*** Opening of Data supplied ***

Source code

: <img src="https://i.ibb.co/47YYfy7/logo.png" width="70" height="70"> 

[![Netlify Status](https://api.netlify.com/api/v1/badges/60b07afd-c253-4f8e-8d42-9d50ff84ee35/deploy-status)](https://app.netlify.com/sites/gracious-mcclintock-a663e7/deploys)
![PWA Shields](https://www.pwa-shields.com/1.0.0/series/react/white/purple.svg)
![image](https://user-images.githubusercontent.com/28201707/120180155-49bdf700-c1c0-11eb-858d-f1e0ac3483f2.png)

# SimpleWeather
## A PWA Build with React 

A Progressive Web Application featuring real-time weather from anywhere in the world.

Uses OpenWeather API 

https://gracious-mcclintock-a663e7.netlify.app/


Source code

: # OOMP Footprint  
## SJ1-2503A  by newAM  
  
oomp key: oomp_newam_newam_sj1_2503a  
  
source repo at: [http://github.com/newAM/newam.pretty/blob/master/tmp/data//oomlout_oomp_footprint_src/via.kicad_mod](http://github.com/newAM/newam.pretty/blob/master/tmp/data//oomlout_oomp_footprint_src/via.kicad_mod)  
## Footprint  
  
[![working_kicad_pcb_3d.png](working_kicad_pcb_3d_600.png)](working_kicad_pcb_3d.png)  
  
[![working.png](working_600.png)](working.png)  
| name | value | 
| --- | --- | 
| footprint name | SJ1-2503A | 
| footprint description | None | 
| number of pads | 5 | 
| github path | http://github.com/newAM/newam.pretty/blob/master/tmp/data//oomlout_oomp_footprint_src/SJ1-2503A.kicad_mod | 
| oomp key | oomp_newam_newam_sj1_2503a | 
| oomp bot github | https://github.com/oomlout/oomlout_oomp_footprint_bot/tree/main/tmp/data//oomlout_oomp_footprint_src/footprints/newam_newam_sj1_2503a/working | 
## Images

*** Close of Data supplied ***

## What is needed
Each record above has to be printed again, word for word.

## Response
Source code

: <img src="https://i.ibb.co/47YYfy7/logo.png" width="70" height="70"> 

[![Netlify Status](https://api.netlify.com/api/v1/badges/60b07afd-c253-4f8e-8d42-9d50ff84ee35/deploy-status)](https://app.netlify.com/sites/gracious-mcclintock-a663e7/deploys)
![PWA Shields](https://www.pwa-shields.com/1.0.0/series/react/white/purple.svg)
![image](https://user-images.githubusercontent.com/28201707/120180155-49bdf700-c1c0-11eb-858d-f1e0ac3483f2.png)

# SimpleWeather
## A PWA Build with React 

A Progressive Web Application featuring real-time weather from anywhere in the world.

Uses OpenWeather API 

https://gracious-mcclintock-a663e7.netlify.app/


Source code

: # OOMP Footprint  
## SJ1-2503A  by newAM  
  
oomp key: oomp_newam_newam_sj1_2503a  
  
source repo at: [http://github.com/newAM/newam.pretty/blob/master/tmp/data//oomlout_oomp_footprint_src/via.kicad_mod](http://github.com/newAM/newam.pretty/blob/master/tmp/data//oomlout_oomp_footprint_src/via.kicad_mod)  
## Footprint  
  
[![working_kicad_pcb_3d.png](working_kicad_pcb_3d_600.png)](working_kicad_pcb_3d.png)  
  
[![working.png](working_600.png)](working.png)  
| name | value | 
| --- | --- | 
| footprint name | SJ1-2503A | 
| footprint description | None | 
| number of pads | 5 | 
| github path | http://github.com/newAM/newam.pretty/blob/master/tmp/data//oomlout_oomp_footprint_src/SJ1-2503A.kicad_mod | 
| oomp key | oomp_newam_newam_sj1_2503a | 
| oomp bot github | https://github.com/oomlout/oomlout_oomp_footprint_bot/tree/main/tmp/data//oomlout_oomp_footprint_src/footprints/newam_newam_sj1_2503a/working | 
## Images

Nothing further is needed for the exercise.